THE MINISTER OF POETRY

 

To Yehuda Amichai

 

We were walking by the Labor Party Office

one night on Hayarkon Street.

The lights were on,

and you said, “They are choosing

the ministers for the new government.

I should go in and tell them

they need me as the Minister of Poetry.”

We walked on instead

to read at the American Embassy

 

There was a large crowd there,

drinks and little sandwiches,

a contextualizing speech by some professor

with someone important mentioning

something about a shortlist

for the big prize

 

and then the evening was over.

 

But you remain, for me,

from that night on

always

the Minister of Poetry.

 

 

 

DIRGE

It looks something like a vague train station,

but very smooth and in a dream.

And they have met here for the first time –

my dear aunt Chasha who died this morning,

and my Minister of Poetry, Yehuda Amichai,

who too has now been freed.
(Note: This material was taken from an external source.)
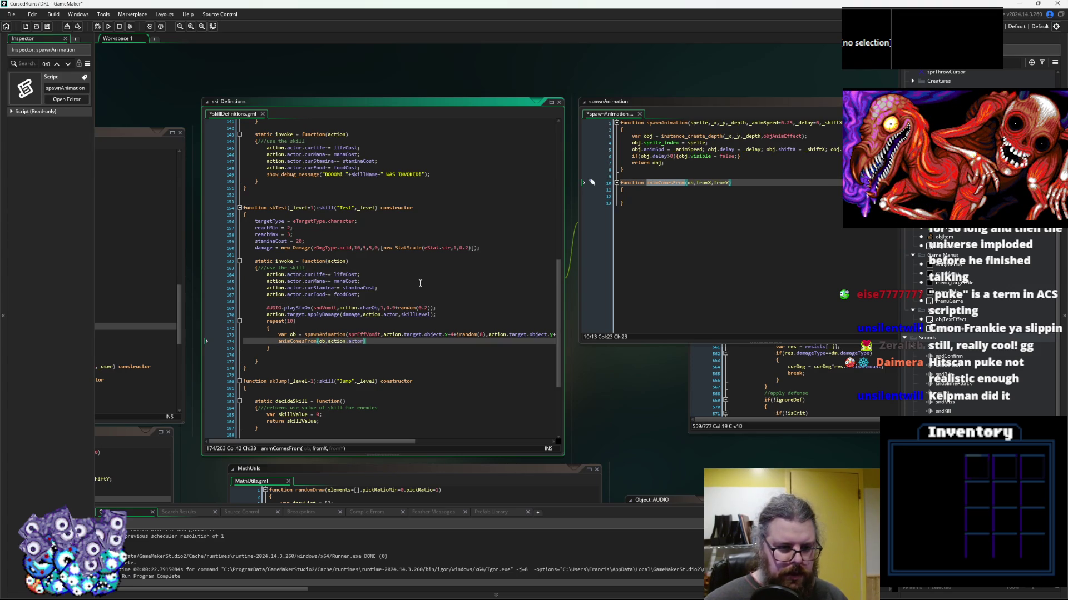
type(".x")
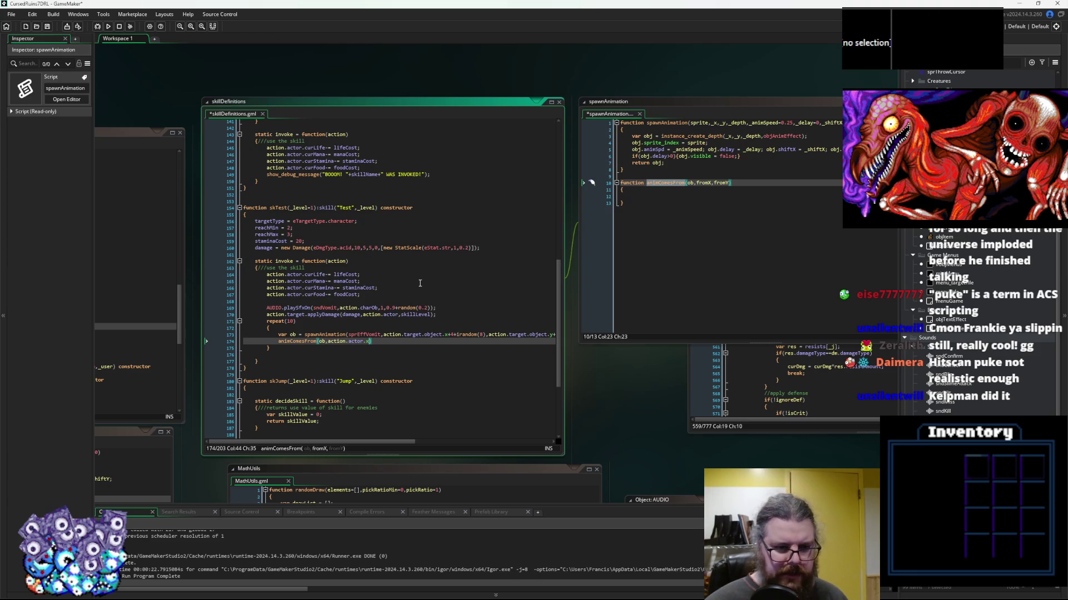
key("Left")
key("Left")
They are on their way

to the most special part of heaven,

the site reserved for colossal souls

that incorporate everyone into their lives

and love and love and never deny

the ardor of others.

But their conversation is quite plain, a little mundane.

Perhaps they are talking about the times they never met

at Sloan-Kettering, and how they were born in the same year,

in the same world that vanished into their memories

and how felicitous to make each other’s acquaintance

now, as they are about to broaden the range of their embrace.